**AIM 1**. In the article about the Uig shop, roughly how much did the shop spend on energy each year before the turbines?

UIG SHOP

Community shopping

There’s a hive of enterprise at the Isle of Lewis’s most isolated village shop. From the bustling post-office and grocery to pioneering out-of-hours fuel and a commercial laundry, Uig’s new look Community Co-op, re-vamped recently to the tune of £500,000, is fast becoming the ultimate wilderness pit stop. Bought out by the community in 2004, the once tiny shop has undergone a transformation, tripling in size and services thanks to grants of over £500,000 from the likes of the Big Lottery and Scottish Executive.

The last cog in the project arrived last month in the form of two wind turbines which will provide direct heat for the shop as well as feeding surplus power to the mains grid. ‘After five tough years on this we are proud to now be fully eco, as well as customer, friendly!’ said manageress Elaine Newton. ‘We may still be a little shop on a big hillside, but our role out here will always be huge: not just a hub for local people to shop and meet but as an employer keeping people in the area.’
The 5kW wind turbines were installed last month by Shetland Wind Power. They will service the building’s under-floor heating and the generator will provide back-up during the regular power-cuts that affect Uig. Excess power can be fed back into the grid and resulting payments plied into the shop and business
‘It’s great seeing them up and helping to cut our energy bills with every turn,’ said Uig and North Lochs Councillor Norman A MacDonald. ‘I am optimistic that they will more than repay themselves within their life-time, while putting an end to the high costs we suffered before,’ The shop’s pre-turbine energy tab was around £5000 annually. Committee members hope to slash this to a fraction with the turbines. ‘In our opinion, renewables are the way forward and we are pleased to be seizing the initiative and doing this early,’ Norman added.
Bought by the community in 2004 when its last owners retired, the shop, which was shortlisted with three others – all mainland non-food shops - for the Scottish Independent Small retailer of the Year award in 2009, is one of a growing handful of community owned and run businesses in the Islands. Local shareholders own 11 percent of the business although all profits are ploughed back in to improving the facility. Many others have donated cash along the way including a mystery benefactor who recently donated £11,000 for a refrigerated van.
Serving one of the UK’s most sparsely populated areas, with a fragmented population of around 400, and with the next shop 20 miles distant, the shop’s purpose has to be two-fold: firstly to offer supplies and secondly, as a meeting place.
While offering a sensible range of services for locals, from fresh food bought through the Scottish Co-op and smaller Stornoway suppliers, to a Monday to Friday 24-hour fuel-up system for early bird commuters braving eighty-mile round trips to Stornoway, the shop also provides for the summer visitor influx, vital to the Uig economy.
‘The laundry is now non-stop, used by summer campers, local self-catering, and even a local football team,’ said Elaine, who returned from Manchester to Uig, her maternal home, in 2003. ‘Luckily their stripe is blue, so we don’t have too many bad grass stains to deal with!’ A small self service cafe and seating area is also popular with visitors, especially on wet and windy days when buses, and eateries, can seem particularly few and far between.

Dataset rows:
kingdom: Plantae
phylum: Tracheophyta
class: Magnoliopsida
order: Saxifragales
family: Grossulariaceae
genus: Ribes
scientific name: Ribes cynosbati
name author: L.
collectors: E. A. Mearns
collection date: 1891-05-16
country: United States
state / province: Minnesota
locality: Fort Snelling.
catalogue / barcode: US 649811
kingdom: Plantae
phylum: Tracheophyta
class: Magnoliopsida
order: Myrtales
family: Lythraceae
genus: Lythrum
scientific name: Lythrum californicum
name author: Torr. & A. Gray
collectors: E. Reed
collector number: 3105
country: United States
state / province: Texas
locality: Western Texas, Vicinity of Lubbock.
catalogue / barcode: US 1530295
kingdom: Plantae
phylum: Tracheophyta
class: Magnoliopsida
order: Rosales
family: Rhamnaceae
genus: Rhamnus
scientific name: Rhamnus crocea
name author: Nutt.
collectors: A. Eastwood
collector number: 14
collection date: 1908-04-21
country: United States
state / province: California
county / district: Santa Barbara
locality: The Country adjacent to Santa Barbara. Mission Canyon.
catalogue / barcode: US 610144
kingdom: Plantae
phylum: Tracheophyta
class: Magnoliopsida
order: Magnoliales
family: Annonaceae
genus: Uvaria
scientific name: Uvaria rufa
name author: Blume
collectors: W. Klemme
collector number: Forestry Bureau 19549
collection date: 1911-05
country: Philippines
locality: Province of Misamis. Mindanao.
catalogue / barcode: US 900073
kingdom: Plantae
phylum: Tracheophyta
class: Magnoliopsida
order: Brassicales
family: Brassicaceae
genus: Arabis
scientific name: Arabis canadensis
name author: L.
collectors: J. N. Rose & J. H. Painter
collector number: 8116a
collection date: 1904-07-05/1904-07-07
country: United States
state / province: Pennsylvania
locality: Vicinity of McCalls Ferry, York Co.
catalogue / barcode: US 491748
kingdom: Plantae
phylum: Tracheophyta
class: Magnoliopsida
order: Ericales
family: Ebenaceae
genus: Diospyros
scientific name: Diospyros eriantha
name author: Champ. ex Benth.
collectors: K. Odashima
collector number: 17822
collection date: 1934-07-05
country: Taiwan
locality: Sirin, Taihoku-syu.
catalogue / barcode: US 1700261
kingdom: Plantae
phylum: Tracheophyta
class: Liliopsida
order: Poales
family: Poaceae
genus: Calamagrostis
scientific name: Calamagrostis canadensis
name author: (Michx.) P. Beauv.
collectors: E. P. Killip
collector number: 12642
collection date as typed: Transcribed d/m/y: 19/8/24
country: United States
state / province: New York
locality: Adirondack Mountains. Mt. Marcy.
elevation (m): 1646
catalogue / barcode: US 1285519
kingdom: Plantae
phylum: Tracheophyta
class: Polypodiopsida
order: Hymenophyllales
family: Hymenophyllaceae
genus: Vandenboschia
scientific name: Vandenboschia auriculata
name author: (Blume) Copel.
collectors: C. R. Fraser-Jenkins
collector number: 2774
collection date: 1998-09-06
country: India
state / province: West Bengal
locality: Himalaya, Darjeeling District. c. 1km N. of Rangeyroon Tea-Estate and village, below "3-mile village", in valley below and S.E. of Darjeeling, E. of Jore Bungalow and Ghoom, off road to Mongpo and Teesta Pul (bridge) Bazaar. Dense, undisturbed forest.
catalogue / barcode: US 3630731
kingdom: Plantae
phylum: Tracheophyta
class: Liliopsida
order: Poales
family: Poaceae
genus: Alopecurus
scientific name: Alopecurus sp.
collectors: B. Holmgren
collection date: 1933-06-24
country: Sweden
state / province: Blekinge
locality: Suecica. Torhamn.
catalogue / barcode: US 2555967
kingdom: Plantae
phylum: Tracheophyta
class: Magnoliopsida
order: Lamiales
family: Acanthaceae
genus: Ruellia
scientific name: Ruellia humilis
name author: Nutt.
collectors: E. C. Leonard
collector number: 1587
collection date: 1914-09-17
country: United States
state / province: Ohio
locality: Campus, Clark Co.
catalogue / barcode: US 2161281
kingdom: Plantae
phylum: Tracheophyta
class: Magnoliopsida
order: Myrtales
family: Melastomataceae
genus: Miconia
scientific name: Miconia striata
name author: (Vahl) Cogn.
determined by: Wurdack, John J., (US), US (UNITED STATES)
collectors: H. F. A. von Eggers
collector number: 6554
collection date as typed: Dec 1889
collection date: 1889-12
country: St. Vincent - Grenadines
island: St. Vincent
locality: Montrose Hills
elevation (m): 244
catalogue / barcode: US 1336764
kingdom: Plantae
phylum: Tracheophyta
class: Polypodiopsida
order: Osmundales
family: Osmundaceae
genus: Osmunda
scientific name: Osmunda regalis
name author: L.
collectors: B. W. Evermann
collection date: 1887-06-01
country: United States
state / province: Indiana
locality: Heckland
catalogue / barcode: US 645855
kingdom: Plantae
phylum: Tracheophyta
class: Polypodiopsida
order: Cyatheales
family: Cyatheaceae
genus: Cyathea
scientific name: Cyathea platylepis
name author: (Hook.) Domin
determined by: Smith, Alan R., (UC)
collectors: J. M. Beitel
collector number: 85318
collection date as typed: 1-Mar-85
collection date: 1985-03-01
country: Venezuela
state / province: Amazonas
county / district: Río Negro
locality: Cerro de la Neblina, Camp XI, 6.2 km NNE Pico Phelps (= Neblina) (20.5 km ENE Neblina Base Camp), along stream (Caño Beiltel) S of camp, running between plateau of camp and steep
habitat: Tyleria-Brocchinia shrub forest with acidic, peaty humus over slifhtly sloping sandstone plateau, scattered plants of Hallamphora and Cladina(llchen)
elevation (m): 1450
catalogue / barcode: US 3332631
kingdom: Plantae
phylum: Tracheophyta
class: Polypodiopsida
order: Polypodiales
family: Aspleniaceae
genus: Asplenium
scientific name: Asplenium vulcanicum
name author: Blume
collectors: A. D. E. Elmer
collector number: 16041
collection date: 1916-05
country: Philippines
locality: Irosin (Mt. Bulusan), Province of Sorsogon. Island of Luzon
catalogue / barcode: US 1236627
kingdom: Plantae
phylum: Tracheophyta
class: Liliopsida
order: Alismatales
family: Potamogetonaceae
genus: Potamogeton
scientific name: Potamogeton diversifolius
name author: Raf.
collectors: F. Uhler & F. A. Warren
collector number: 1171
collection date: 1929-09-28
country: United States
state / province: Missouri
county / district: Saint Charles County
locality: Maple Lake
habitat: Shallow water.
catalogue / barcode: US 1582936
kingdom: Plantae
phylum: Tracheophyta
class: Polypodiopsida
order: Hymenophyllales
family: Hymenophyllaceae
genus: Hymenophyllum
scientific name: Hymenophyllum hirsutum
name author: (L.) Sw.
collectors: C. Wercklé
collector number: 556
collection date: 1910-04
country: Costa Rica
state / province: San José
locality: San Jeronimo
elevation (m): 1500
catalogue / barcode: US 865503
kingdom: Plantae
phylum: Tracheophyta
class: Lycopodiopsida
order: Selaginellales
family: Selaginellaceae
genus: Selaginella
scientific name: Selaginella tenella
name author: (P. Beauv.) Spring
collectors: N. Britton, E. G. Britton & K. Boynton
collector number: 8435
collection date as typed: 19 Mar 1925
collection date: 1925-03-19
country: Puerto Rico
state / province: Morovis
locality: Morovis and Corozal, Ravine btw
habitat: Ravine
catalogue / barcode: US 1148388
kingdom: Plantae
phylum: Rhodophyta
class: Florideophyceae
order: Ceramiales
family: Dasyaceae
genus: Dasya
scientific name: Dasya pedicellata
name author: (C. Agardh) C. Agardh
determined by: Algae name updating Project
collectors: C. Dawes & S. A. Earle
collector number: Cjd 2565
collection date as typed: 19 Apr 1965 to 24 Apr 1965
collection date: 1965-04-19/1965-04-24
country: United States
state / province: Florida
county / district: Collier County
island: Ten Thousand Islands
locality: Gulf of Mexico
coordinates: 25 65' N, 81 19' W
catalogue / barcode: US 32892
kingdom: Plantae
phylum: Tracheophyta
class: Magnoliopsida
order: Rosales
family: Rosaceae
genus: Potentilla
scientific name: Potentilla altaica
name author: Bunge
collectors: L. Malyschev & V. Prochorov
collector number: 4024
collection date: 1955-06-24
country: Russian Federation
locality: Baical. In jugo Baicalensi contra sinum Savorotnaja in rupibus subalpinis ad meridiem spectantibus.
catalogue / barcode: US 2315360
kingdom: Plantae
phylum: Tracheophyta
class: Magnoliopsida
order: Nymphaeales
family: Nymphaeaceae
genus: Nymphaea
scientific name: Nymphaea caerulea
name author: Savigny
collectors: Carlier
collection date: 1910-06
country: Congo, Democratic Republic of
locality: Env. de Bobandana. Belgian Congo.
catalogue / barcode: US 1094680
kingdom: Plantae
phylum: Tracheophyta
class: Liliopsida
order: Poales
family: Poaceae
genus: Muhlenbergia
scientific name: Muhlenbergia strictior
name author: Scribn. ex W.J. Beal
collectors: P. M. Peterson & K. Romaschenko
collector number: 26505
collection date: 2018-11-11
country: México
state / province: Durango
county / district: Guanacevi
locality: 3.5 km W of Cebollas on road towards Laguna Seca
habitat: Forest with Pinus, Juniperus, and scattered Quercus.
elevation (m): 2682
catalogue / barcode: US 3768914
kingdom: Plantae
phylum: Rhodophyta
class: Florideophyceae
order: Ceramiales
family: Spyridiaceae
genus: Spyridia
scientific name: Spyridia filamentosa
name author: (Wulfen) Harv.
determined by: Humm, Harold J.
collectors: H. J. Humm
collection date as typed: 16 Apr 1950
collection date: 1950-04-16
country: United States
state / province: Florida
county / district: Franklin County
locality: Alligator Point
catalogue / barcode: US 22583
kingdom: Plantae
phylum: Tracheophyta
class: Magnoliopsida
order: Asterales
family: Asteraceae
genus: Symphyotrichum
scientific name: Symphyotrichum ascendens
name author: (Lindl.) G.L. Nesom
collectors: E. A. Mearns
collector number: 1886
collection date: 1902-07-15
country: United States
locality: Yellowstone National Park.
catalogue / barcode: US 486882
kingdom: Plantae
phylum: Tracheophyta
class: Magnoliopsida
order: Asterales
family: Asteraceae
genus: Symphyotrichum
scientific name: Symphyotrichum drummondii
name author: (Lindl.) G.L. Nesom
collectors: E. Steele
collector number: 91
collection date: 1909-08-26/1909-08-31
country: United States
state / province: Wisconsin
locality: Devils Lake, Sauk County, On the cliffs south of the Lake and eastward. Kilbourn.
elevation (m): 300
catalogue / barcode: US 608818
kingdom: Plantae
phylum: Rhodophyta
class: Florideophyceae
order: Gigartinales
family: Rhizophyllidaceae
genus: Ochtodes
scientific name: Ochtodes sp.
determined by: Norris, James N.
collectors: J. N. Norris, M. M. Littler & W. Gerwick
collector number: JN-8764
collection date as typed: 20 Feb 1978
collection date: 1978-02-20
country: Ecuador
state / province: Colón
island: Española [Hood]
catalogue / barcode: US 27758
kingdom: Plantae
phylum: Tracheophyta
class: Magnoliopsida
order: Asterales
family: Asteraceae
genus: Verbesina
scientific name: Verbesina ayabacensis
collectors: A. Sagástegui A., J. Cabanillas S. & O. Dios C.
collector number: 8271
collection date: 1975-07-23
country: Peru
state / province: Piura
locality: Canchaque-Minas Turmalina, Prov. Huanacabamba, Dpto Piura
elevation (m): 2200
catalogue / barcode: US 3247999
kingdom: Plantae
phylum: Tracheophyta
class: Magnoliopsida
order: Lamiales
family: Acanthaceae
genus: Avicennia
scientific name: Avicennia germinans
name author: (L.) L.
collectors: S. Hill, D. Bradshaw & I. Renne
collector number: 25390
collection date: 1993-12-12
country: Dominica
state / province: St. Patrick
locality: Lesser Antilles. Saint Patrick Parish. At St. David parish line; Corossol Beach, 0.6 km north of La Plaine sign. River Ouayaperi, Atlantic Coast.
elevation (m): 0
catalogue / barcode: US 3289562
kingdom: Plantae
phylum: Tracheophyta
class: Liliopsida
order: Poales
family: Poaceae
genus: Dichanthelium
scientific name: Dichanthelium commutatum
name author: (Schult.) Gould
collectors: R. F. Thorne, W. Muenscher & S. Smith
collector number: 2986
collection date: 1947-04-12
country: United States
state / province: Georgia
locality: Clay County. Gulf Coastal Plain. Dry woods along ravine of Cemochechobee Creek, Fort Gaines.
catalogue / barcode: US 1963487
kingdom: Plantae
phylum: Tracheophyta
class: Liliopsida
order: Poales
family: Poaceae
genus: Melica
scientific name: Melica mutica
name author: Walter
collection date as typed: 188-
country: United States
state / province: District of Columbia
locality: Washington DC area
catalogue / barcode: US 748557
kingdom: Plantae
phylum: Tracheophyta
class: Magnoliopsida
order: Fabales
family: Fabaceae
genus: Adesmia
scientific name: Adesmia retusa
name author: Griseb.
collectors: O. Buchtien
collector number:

**AIM 2**. Write out the lines of the listing between the line holding "genus: Diospyros" and the line holding "state / province: West Bengal", inclusive.

**EXPECTED OUTPUT 1**. Around £5000 a year.

**EXPECTED OUTPUT 2**.
genus: Diospyros
scientific name: Diospyros eriantha
name author: Champ. ex Benth.
collectors: K. Odashima
collector number: 17822
collection date: 1934-07-05
country: Taiwan
locality: Sirin, Taihoku-syu.
catalogue / barcode: US 1700261
kingdom: Plantae
phylum: Tracheophyta
class: Liliopsida
order: Poales
family: Poaceae
genus: Calamagrostis
scientific name: Calamagrostis canadensis
name author: (Michx.) P. Beauv.
collectors: E. P. Killip
collector number: 12642
collection date as typed: Transcribed d/m/y: 19/8/24
country: United States
state / province: New York
locality: Adirondack Mountains. Mt. Marcy.
elevation (m): 1646
catalogue / barcode: US 1285519
kingdom: Plantae
phylum: Tracheophyta
class: Polypodiopsida
order: Hymenophyllales
family: Hymenophyllaceae
genus: Vandenboschia
scientific name: Vandenboschia auriculata
name author: (Blume) Copel.
collectors: C. R. Fraser-Jenkins
collector number: 2774
collection date: 1998-09-06
country: India
state / province: West Bengal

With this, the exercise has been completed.